SQL query caching

Speed up your notebooks and control data warehouse costs with query caching.

With caching enabled, Deepnote automatically saves the results of your queries in SQL blocks. Returning these cached results for repeated queries can greatly improve performance in your notebooks and reduce the load on your database/warehouse.

Main benefits:

Improved performance: By utilizing cached results, you can experience significantly faster SQL execution times, as data is retrieved from the cache instead of querying the warehouse repeatedly. With lightning-fast queries, you can focus more on your data analysis instead of waiting around for results to arrive.
Reduced database load: Caching minimizes the number of queries sent to the warehouse, reducing the load on the database and giving you better control over your query costs.
Query caching is available on Team and Enterprise plans.

How to enable caching

1. Saving cached results

In order to take advantage of SQL caching, you need to have this feature enabled for your workspace. Go to Settings & Members and click on Project settings.
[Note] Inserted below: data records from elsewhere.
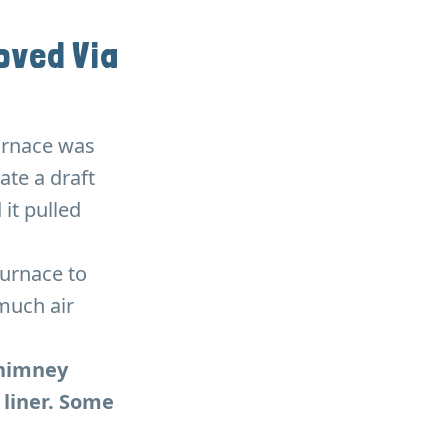
ved Via
furnace was
ate a draft
 it pulled
furnace to
much air
chimney
 liner. Some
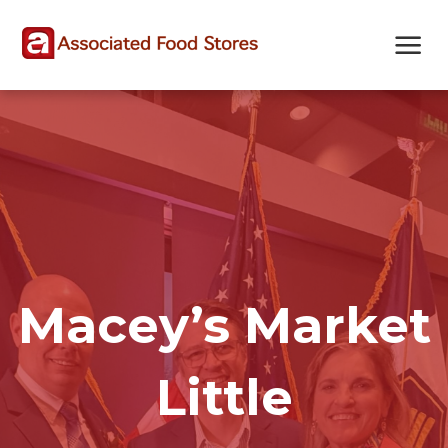
Skip
Skip
Site
to
to
map
Content
navigation
Macey’s Market
Little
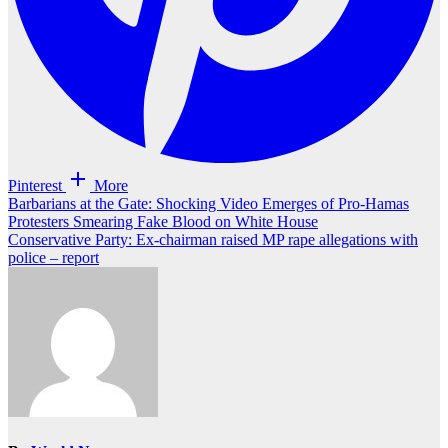
Pinterest
More
Post
Barbarians at the Gate: Shocking Video Emerges of Pro-Hamas
Protesters Smearing Fake Blood on White House
navigation
Conservative Party: Ex-chairman raised MP rape allegations with
police – report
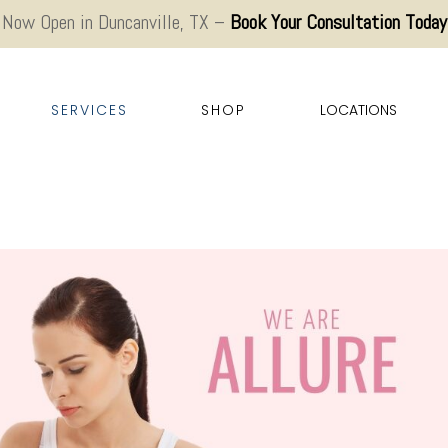
Now Open in Duncanville, TX –
Book Your Consultation Today
SERVICES
SHOP
LOCATIONS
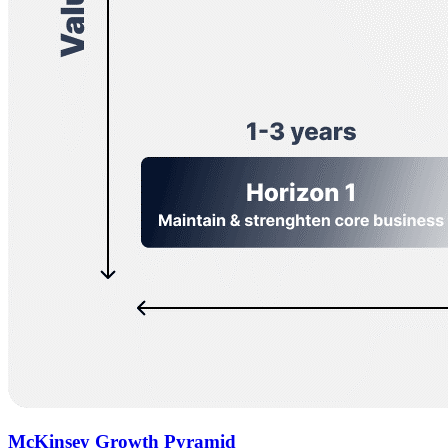
McKinsey Growth Pyramid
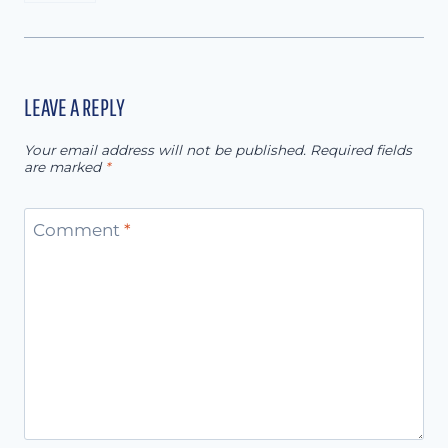
LEAVE A REPLY
Your email address will not be published.
Required fields
are marked
*
Comment
*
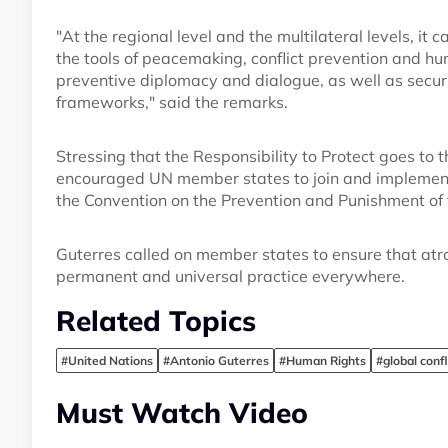
"At the regional level and the multilateral levels, it c
the tools of peacemaking, conflict prevention and hu
preventive diplomacy and dialogue, as well as securi
frameworks," said the remarks.
Stressing that the Responsibility to Protect goes to 
encouraged UN member states to join and implement r
the Convention on the Prevention and Punishment of 
Guterres called on member states to ensure that atr
permanent and universal practice everywhere.
Related Topics
#United Nations
#Antonio Guterres
#Human Rights
#global confl
Must Watch Video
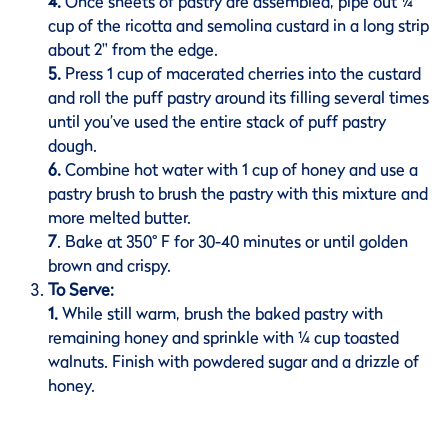
4.
Once sheets of pastry are assembled, pipe out ¼
cup of the ricotta and semolina custard in a long strip
about 2" from the edge.
5.
Press 1 cup of macerated cherries into the custard
and roll the puff pastry around its filling several times
until you’ve used the entire stack of puff pastry
dough.
6.
Combine hot water with 1 cup of honey and use a
pastry brush to brush the pastry with this mixture and
more melted butter.
7
. Bake at 350
°
F for 30-40 minutes or until golden
brown and crispy.
To Serve:
1.
While still warm, brush the baked pastry with
remaining honey and sprinkle with ¼ cup toasted
walnuts. Finish with powdered sugar and a drizzle of
honey.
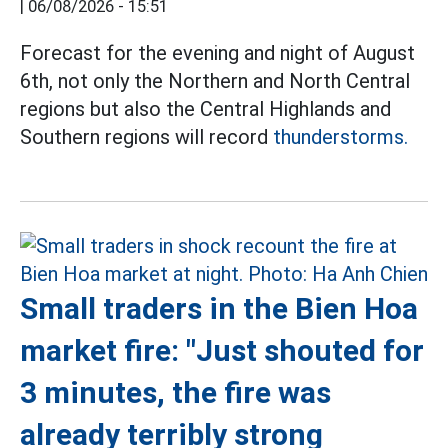
|
06/08/2026 - 15:51
Forecast for the evening and night of August
6th, not only the Northern and North Central
regions but also the Central Highlands and
Southern regions will record
thunderstorms.
Small traders in the Bien Hoa
market fire: "Just shouted for
3 minutes, the fire was
already terribly strong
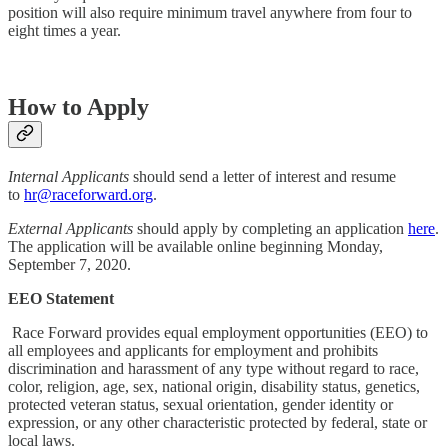
position will also require minimum travel anywhere from four to
eight times a year.
How to Apply
Internal Applicants
should send a letter of interest and resume
to
hr@raceforward.org
.
External Applicants
should apply by completing an application
here
.
The application will be available online beginning Monday,
September 7, 2020.
EEO Statement
Race Forward provides equal employment opportunities (EEO) to
all employees and applicants for employment and prohibits
discrimination and harassment of any type without regard to race,
color, religion, age, sex, national origin, disability status, genetics,
protected veteran status, sexual orientation, gender identity or
expression, or any other characteristic protected by federal, state or
local laws.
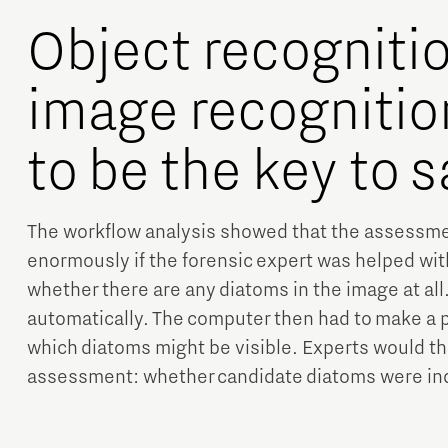
Object recogniti
image recognitio
to be the key to 
The workflow analysis showed that the assessm
enormously if the forensic expert was helped wit
whether there are any diatoms in the image at all
automatically. The computer then had to make a 
which diatoms might be visible. Experts would th
assessment: whether candidate diatoms were ind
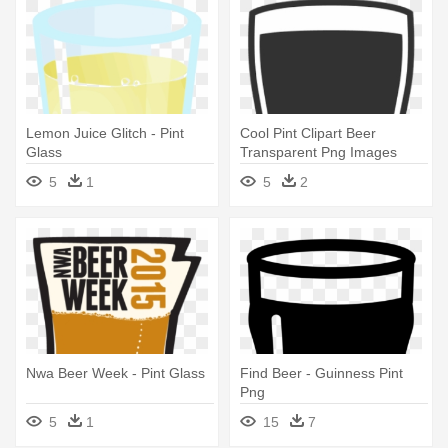
Lemon Juice Glitch - Pint
Cool Pint Clipart Beer
Glass
Transparent Png Images
Page11 - Clipart Pint
5
1
5
2
Nwa Beer Week - Pint Glass
Find Beer - Guinness Pint
Png
5
1
15
7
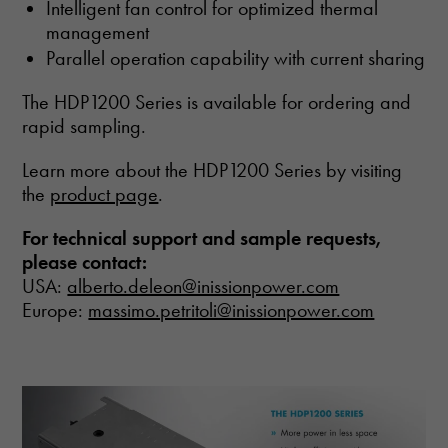
Intelligent fan control for optimized thermal
management
Parallel operation capability with current sharing
The HDP1200 Series is available for ordering and
rapid sampling.
Learn more about the HDP1200 Series by visiting
the
product page
.
For technical support and sample requests,
please contact:
USA:
alberto.deleon@inissionpower.com
Europe:
massimo.petritoli@inissionpower.com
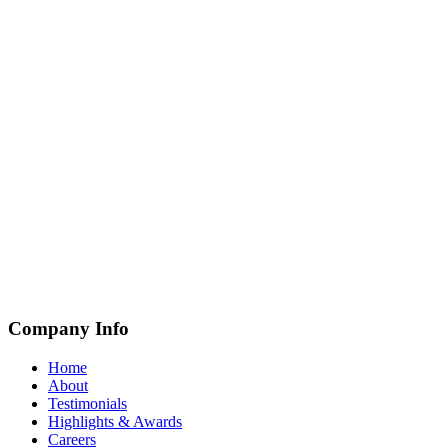
Company Info
Home
About
Testimonials
Highlights & Awards
Careers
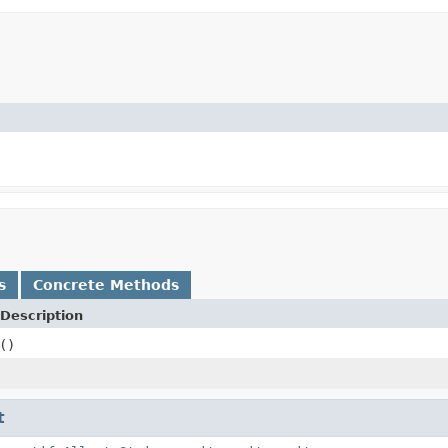
s
Concrete Methods
Description
()
t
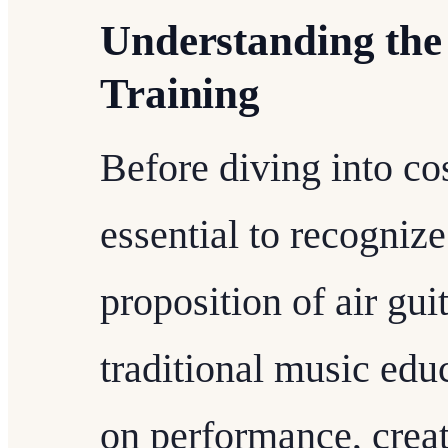
Understanding the 
Training
Before diving into cost
essential to recogniz
proposition of air gui
traditional music educ
on performance, creat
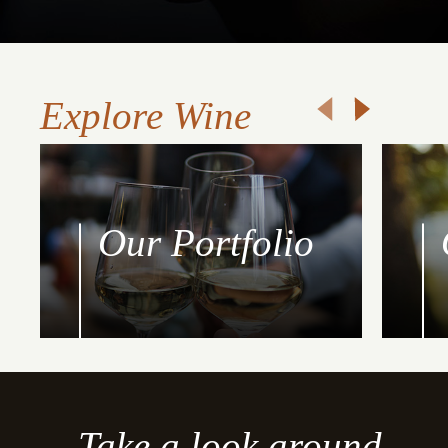
Explore Wine
Our Portfolio
Take a look around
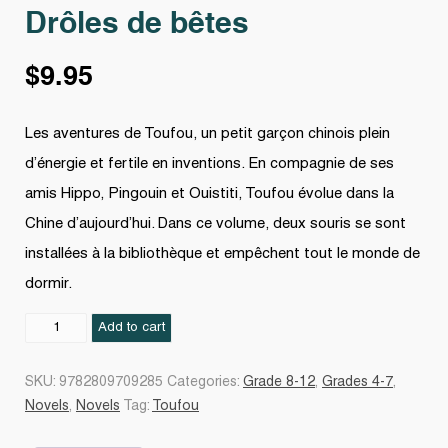
Drôles de bêtes
$
9.95
Les aventures de Toufou, un petit garçon chinois plein
d’énergie et fertile en inventions. En compagnie de ses
amis Hippo, Pingouin et Ouistiti, Toufou évolue dans la
Chine d’aujourd’hui. Dans ce volume, deux souris se sont
installées à la bibliothèque et empêchent tout le monde de
dormir.
Drôles
Add to cart
de
bêtes
SKU:
9782809709285
Categories:
Grade 8-12
,
Grades 4-7
,
quantity
Novels
,
Novels
Tag:
Toufou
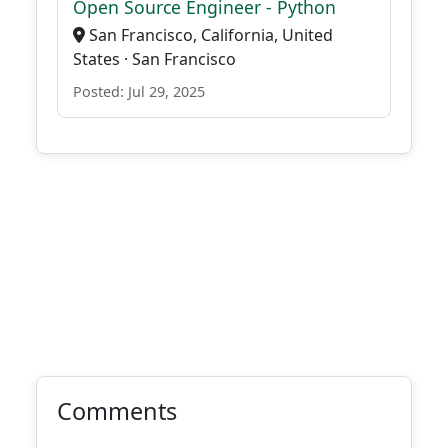
Open Source Engineer - Python
San Francisco, California, United
States · San Francisco
Posted: Jul 29, 2025
Comments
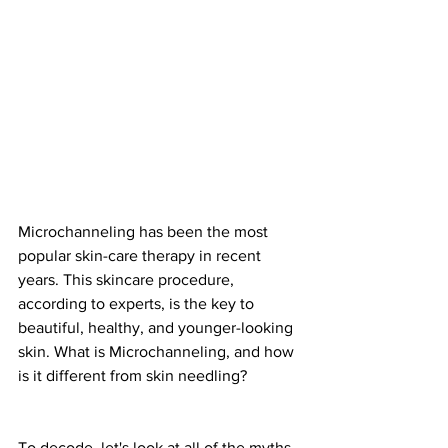
Microchanneling has been the most 
popular skin-care therapy in recent 
years. This skincare procedure, 
according to experts, is the key to 
beautiful, healthy, and younger-looking 
skin. What is Microchanneling, and how 
is it different from skin needling?
To decode, let's look at all of the myths 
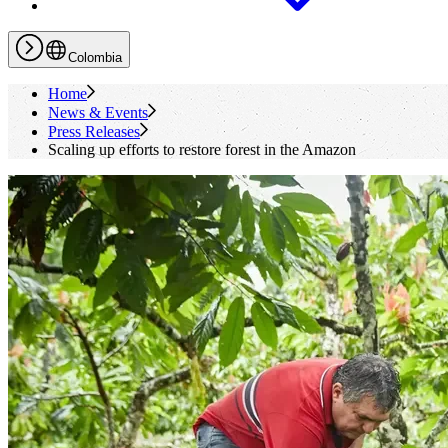
Colombia
Home
News & Events
Press Releases
Scaling up efforts to restore forest in the Amazon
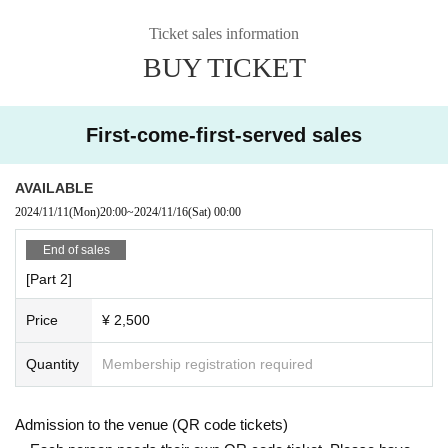
Ticket sales information
BUY TICKET
First-come-first-served sales
AVAILABLE
2024/11/11
(Mon)
20:00
~
2024/11/16
(Sat)
00:00
End of sales
[Part 2]
Price
¥ 2,500
Quantity
Membership registration required
Admission to the venue (QR code tickets)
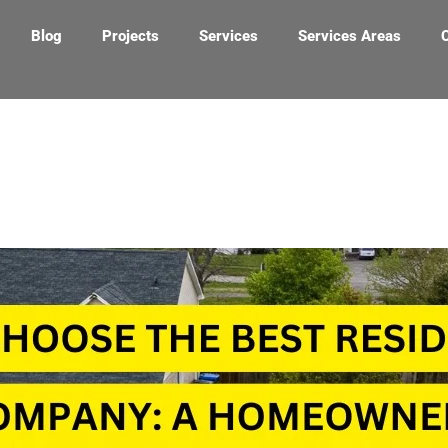
Blog
Projects
Services
Services Areas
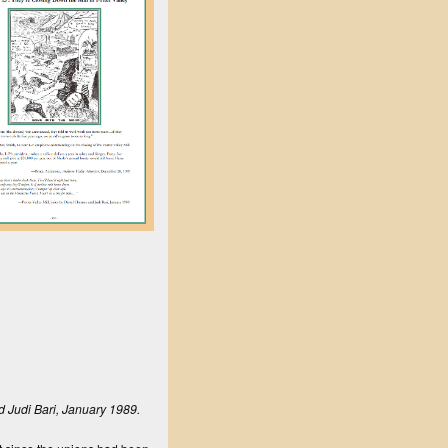
nd Judi Bari, January 1989.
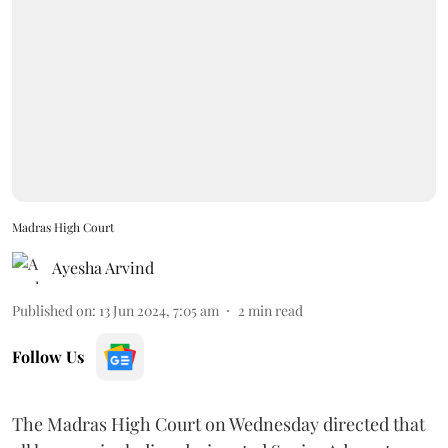
Madras High Court
Ayesha Arvind
Published on
:
13 Jun 2024, 7:05 am
2
min read
Follow Us
The Madras High Court on Wednesday directed that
When SQL caching is turned on (default state), the results of all your SQL block queries are automatically stored in the cache. This process happens seamlessly in the background without affecting the visibility of cached results. It's important to note that you will only see cached results returning in your SQL blocks if you specifically enable their usage within the project you are working on.

When the setting is turned off, query results are not saved to the cache, and the option to use cached results is disabled across all projects in the workspace.

2. Surfacing cached results

To turn on the usage of cached results, navigate to the Environment section in the right-hand sidebar of the project and toggle the SQL cache setting to on. This enables returning cached results for all SQL blocks across all integrations in that project.

Alternatively, when you run longer queries in a project with caching disabled, Deepnote will offer you a convenient shortcut to turn on the usage of cache for the given project right from the given SQL block.

How does caching work?

When you run a SQL block in a project where caching is enabled, we check if there is a cached result that is not older than the project’s cache expiration period (1 day by default).

If a recent cached result is available, the query is not sent to the warehouse. Instead, the cached result is pulled into memory and displayed in the DataFrame table.
If there are no cached results or the cached results are older than the project’s cache expiration period, the query is executed against the warehouse, and the results are saved to the cache.

You can control how often you wish to fetch fresh data for the given project by changing the project’s cache expiration period in the SQL cache settings. For instance, if you only wish to hit your warehouse once a week, you can set it to one week.

Block execution without cache

When caching is enabled for a project, running the whole notebook or executing individual SQL blocks will always attempt to use cached results. However, you can override this behaviour and force re-execution of the query against the warehouse in two ways:

In the dropdown options of the Run notebook button, select Run notebook without cache to execute the notebook without utilizing cached results.

In the block sidebar, select Run without cache. Clicking on this option forces the specific SQL block to pull fresh results from the warehouse.

These options are only displayed if project-level caching is enabled.

Exceptions

Caching has the following limitations: - If the returned result is larger than 5GB, caching won’t be applied to that given query. - Caching only works for SQL blocks connected to integrations; DataFrame SQL blocks do not utilize the cache. - Caching is disabled for integrations that uses OAuth for authentication.

In addition, while query caching offers great benefits, there may be specific scenarios where relying on caching may not be ideal.

If you work on projects where freshness of data is crucial, such as analyzing (near) realtime data or checking the results of recent data manipulations in your warehouse. You can mitigate against unexpected results by forcing re-execution without cache or turning off caching for the given project.

When you use non-deterministic functions in your SQL queries. For example, date and time functions such as CURRENT_TIMESTAMP() and CURRENT_DATE, and other functions such as SESSION_USER(). These functions generate different values depending on the time of execution and caching cannot take that into account.

Potential workarounds for these cases include: - Using Python variables in your SQL queries instead of native SQL functions. These will evaluate before sending the query therefore cached results will be saved for each unique value. - Setting lower cache expiry periods in your project. For instance, if you have a 1 hour expiry set, using CURRENT_DATE in your SQL query is a suitable option. - Turning off caching in your project.

Data Retention

We automatically remove any cached data after 30 days.